Let’s take a look at Referrals
Referrals are fantastic. You have a customer who likes what you do, who passes your name on to someone in a different corporation, for example, and pretty soon you have a new customer. That’s great. My issue with referrals is an assumption or a belief many trainers have that that’s the only way to get new business. A marketing pipeline means it doesn’t have to be like that. It means you can constantly be thinking, ‘What can I do to increase my visibility and my credibility to let people know I’m out there, to attract prospects who might want to find out more? What can I do to establish my network of contacts so if somebody who knows somebody who knows somebody who needs what I do, my name might get passed on? Or how can I actively pursue leads where someone says, ‘I’m not going to refer you but I think this person might want what you do. Here you go, good luck with that’? The marketing pipeline is a constant process. You might, for example, attract a prospect, then be fortunate enough to put forward a proposal that may lead to a pitch that might lead to a sale. If it leads to a sale, that’s great; once you’ve delivered your first training, ideally it will lead to repeat business, and certainly that person will go back into the pipeline. If it doesn’t lead to a sale on that particular occasion, be it from a contact or from a lead or whoever, it doesn’t matter. It goes back into your pipeline, so you can stick with it: the idea being that second or third time lucky is also a helpful way forward. It’s quite possible that somebody who didn’t want what you offered on that particular day because it didn’t suit them, is still willing to refer you to others. So as you can see from this pipeline model, with active effort for those different types of possible customer and possible ways forward, you can keep your pipeline flowing and moving all the time. Think, ‘How can I increase awareness of who I am and what I do; what makes me special?’ What can you do to stay in people’s minds all the time?

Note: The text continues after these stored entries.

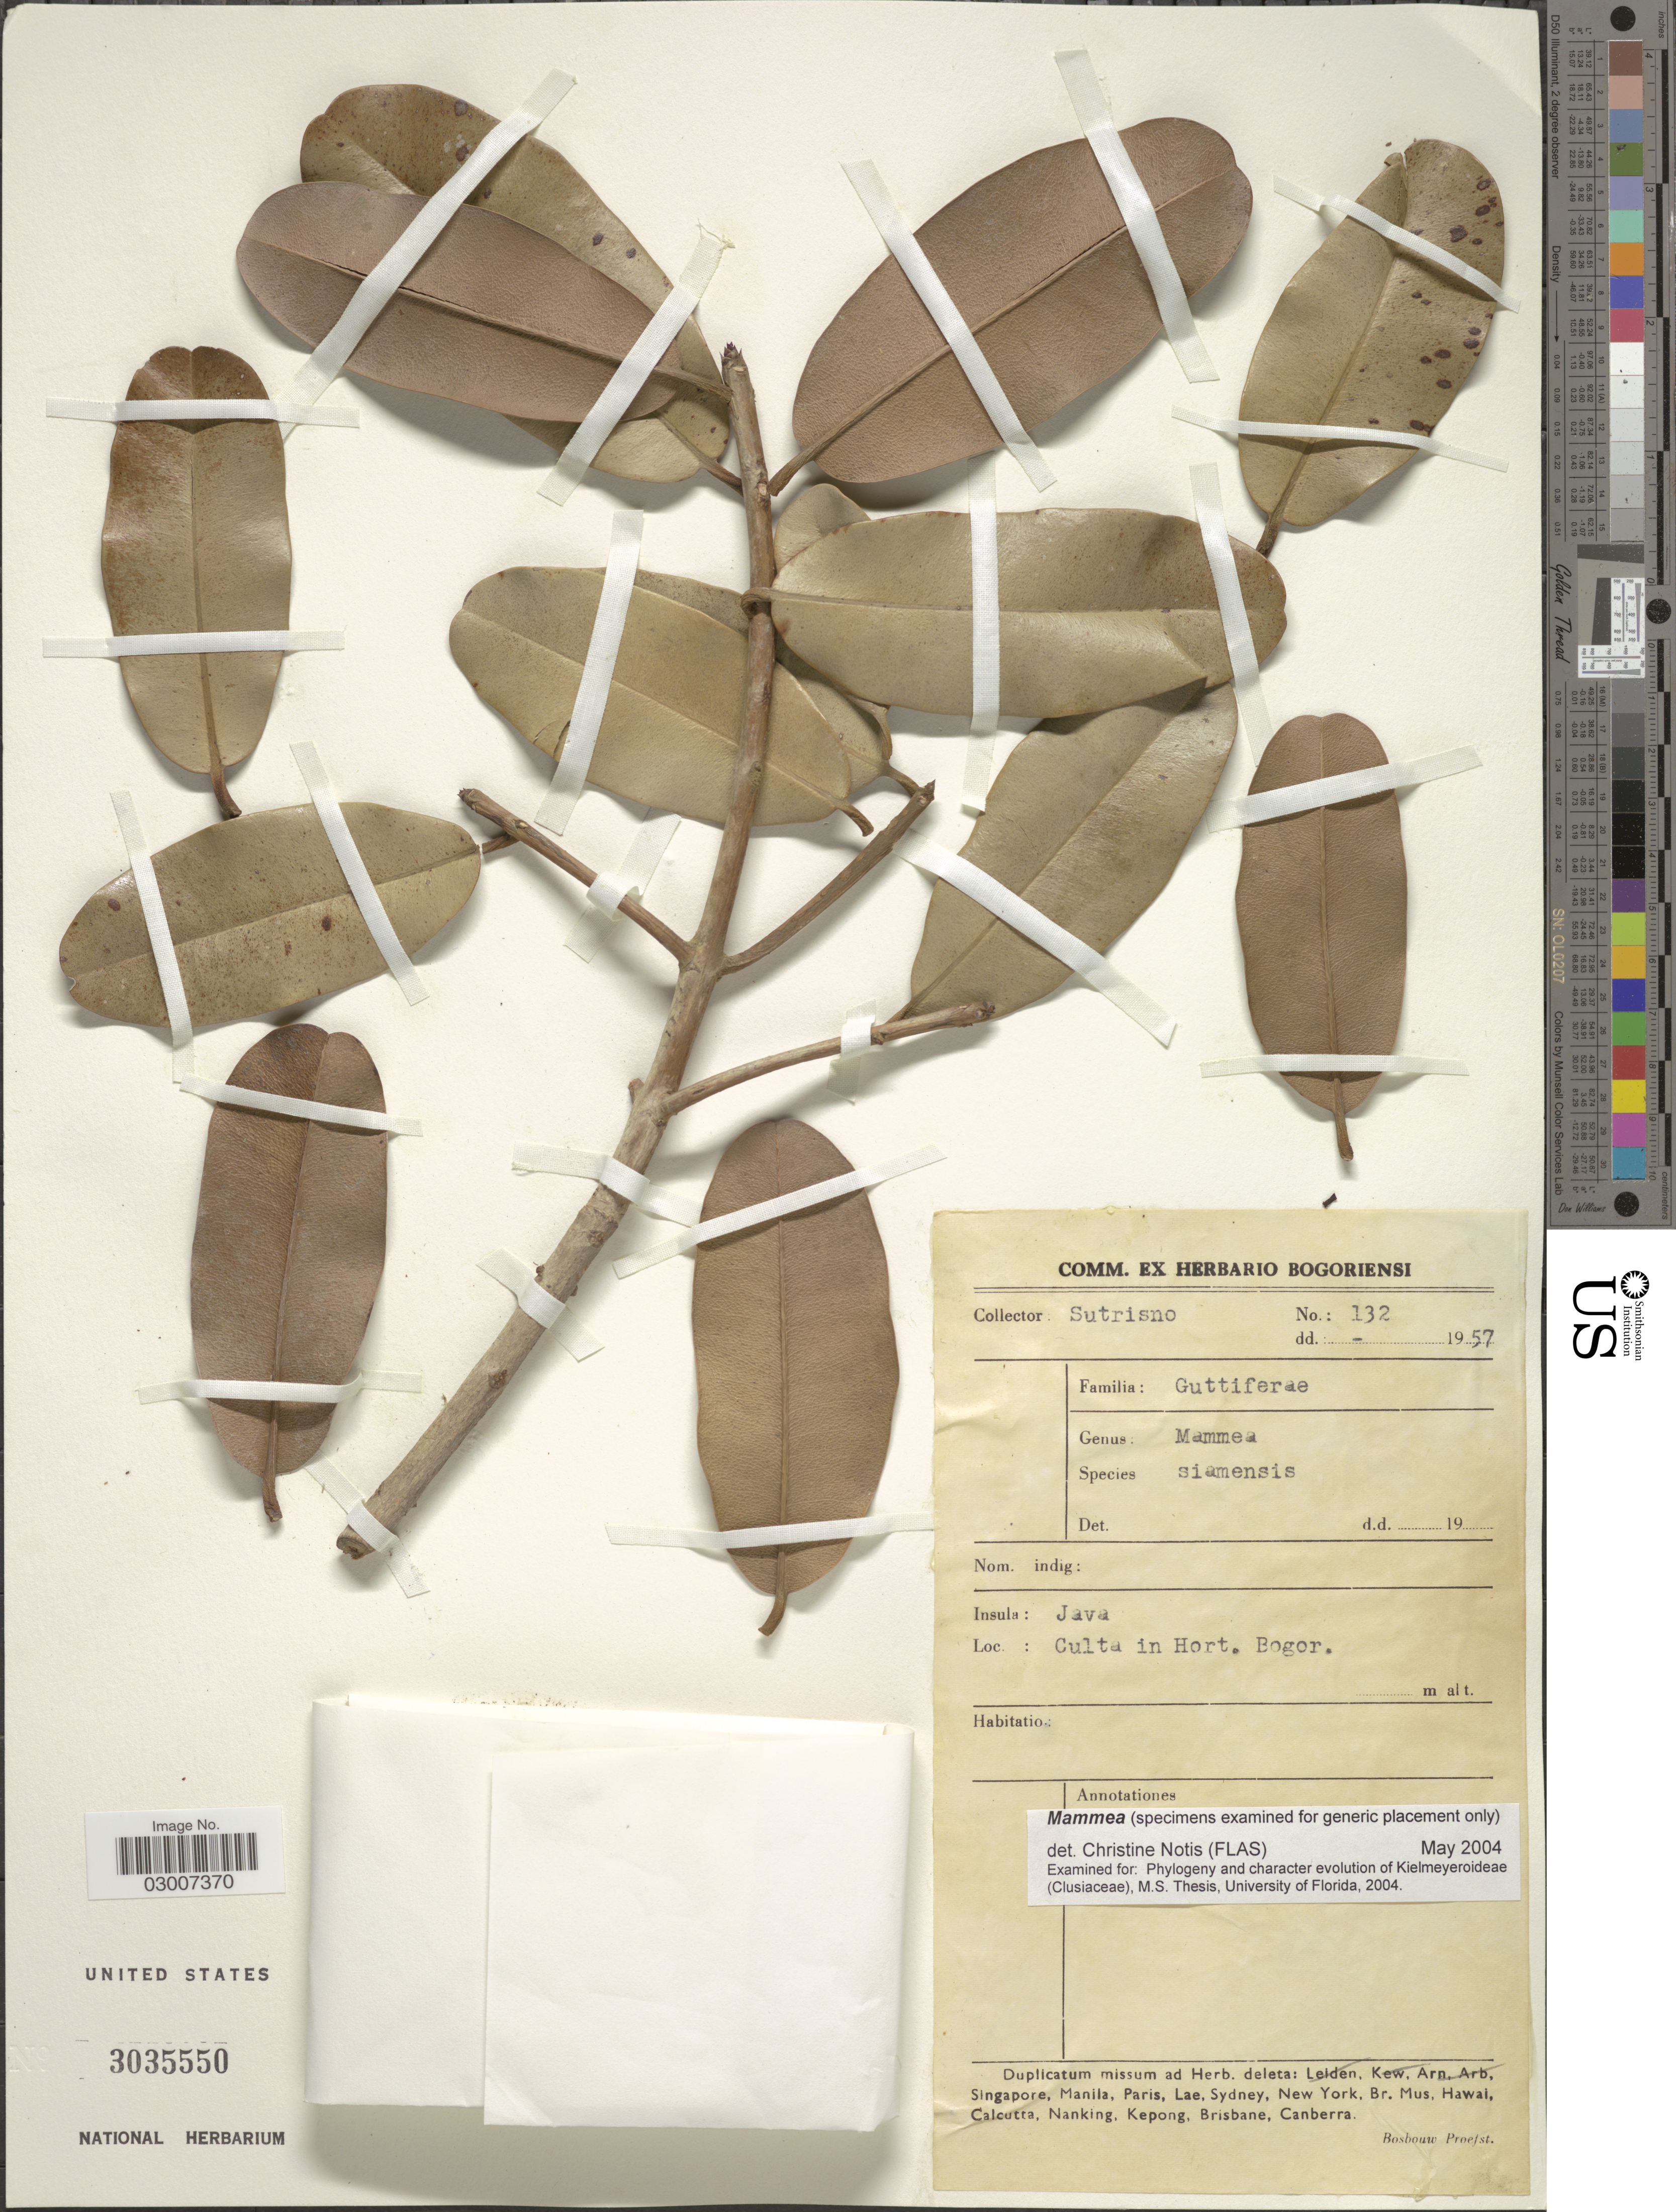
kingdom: Plantae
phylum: Tracheophyta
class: Magnoliopsida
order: Malpighiales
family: Calophyllaceae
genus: Mammea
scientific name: Mammea siamensis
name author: T. Anderson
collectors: P. Sutrisno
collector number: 132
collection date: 1957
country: Indonesia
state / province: Java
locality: Insula: Java. Culta in Hort. Bogor.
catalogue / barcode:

In overview, here are the seven steps of our sales process.
Step One: establish a personal connection, an emotional level wavelength with the person you’re talking to. Establish trust.
Step Two: a short statement, an ‘opener’ to create curiosity, to make the person want to hear a bit more.
Step Three: gain agreement to talk to you; before you continue, clarify whether it’s appropriate or it’s a good time for that person to talk to you on the issue – and if not, when might that person have time?
Step Four: spend some time digging, asking questions, understanding, reflecting, summarising, to try and work out the needs that your (possible) client is facing, so you can think about what you have to offer in order to create the right proposal.
Step Five: clarify very carefully with the client: does he/she have the money, the budget for this? The irony is many clients who are very keen to buy what we offer as trainers, don’t always have the resources to do so. It’s worth finding out before you invest all that time in writing your proposal.
Step Six: handling the objections, the concerns, the mismatches between what you think the client might need and what the client sees as their perceived, implicit or explicit needs.
Step Seven: winding it down, bringing it together, helping the client to reach a decision to buy your training, product or service from you.
Thank you for watching this Educast. We hope you’ve enjoyed it.